In other words, the venerable presumption of innocence standard no longer applies when the accuser is a woman accusing a man of a sexual assault.
Not really.
For example, Democrats are NOT calling for Keith Ellison to resign from Congress or from his position at the DNC or abandon his run for Minnesota Attorney General despite claims from his former girlfriend that he abused her:
Here at home Democrat State Senator Jeff Woodburn has been criminally charged for similar conduct:
Woodburn is scheduled to go to trial in December. I fully expect that Woodburn as a Democrat will ask the Judge to inform the jury that he should NOT be entitled to the presumption of innocence, and that it his his burden to prove beyond a reasonable doubt that he did not commit the crimes he has been charged with. Jury instructions along the lines of:
The Defendant, Mr. Woodburn, because he is a man, is to be presumed guilty, and it his his burden and his alone to prove to you beyond a reasonable doubt that he has not committed the crimes he has been charged with.

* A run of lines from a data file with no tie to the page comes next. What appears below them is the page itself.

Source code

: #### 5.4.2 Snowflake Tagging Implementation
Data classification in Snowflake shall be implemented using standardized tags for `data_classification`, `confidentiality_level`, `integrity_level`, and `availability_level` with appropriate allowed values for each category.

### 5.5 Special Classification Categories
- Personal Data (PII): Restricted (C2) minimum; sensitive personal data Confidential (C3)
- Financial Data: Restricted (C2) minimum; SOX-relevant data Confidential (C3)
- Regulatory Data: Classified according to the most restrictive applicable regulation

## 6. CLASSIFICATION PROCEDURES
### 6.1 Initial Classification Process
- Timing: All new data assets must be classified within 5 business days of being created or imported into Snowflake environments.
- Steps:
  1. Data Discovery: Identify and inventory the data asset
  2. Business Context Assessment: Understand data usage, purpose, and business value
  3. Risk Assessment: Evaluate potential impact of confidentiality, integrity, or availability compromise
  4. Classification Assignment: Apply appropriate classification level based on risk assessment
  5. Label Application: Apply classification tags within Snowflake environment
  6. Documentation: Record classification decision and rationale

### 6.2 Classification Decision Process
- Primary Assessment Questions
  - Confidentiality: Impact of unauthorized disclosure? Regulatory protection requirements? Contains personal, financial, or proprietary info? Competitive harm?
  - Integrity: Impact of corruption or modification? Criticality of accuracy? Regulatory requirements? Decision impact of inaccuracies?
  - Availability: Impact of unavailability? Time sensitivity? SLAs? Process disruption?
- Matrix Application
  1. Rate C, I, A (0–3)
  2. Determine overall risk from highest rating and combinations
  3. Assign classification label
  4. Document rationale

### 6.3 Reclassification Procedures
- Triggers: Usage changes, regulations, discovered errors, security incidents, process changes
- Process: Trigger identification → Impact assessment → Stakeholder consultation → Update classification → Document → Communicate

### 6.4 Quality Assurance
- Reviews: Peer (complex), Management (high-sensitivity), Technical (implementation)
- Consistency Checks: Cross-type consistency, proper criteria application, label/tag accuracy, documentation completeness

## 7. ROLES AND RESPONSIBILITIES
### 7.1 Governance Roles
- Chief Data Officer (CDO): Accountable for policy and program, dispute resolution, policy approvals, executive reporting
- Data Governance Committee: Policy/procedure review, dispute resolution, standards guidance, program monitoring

Further you are to assume that his accuser, because she is a woman, is telling the truth. Whenever there is a conflict between her testimony and his testimony, you must believe her testimony, not his.
Further, you are to ignore any exculpatory evidence presented by Mr. Woodburn. Anything other than what his accuser believes happened is irrelevant in this proceeding.
And I expect that Woodburn’s fellow Democrats will demand that these or similar instructions be given to the jury.
Yeah, right. The Democrats would never apply the standard that they are currently applying to Brett Kavanaugh to one of their own. Ted Kennedy, Bill Clinton and Keith Ellison all prove that.
Undoubtedly the Democrat response to this would be something along the lines of: it’s different for Brett Kavanaugh; he is not facing criminal charges like Jeff Woodburn. To which I would respond, that is a totally self-serving distinction. If the woman must always be believed in the court of public opinion —or to be more precise, the woman accusing the Republican— she holds the power to destroy anyone’s life. Why shouldn’t the woman accusing Woodburn wield the same power.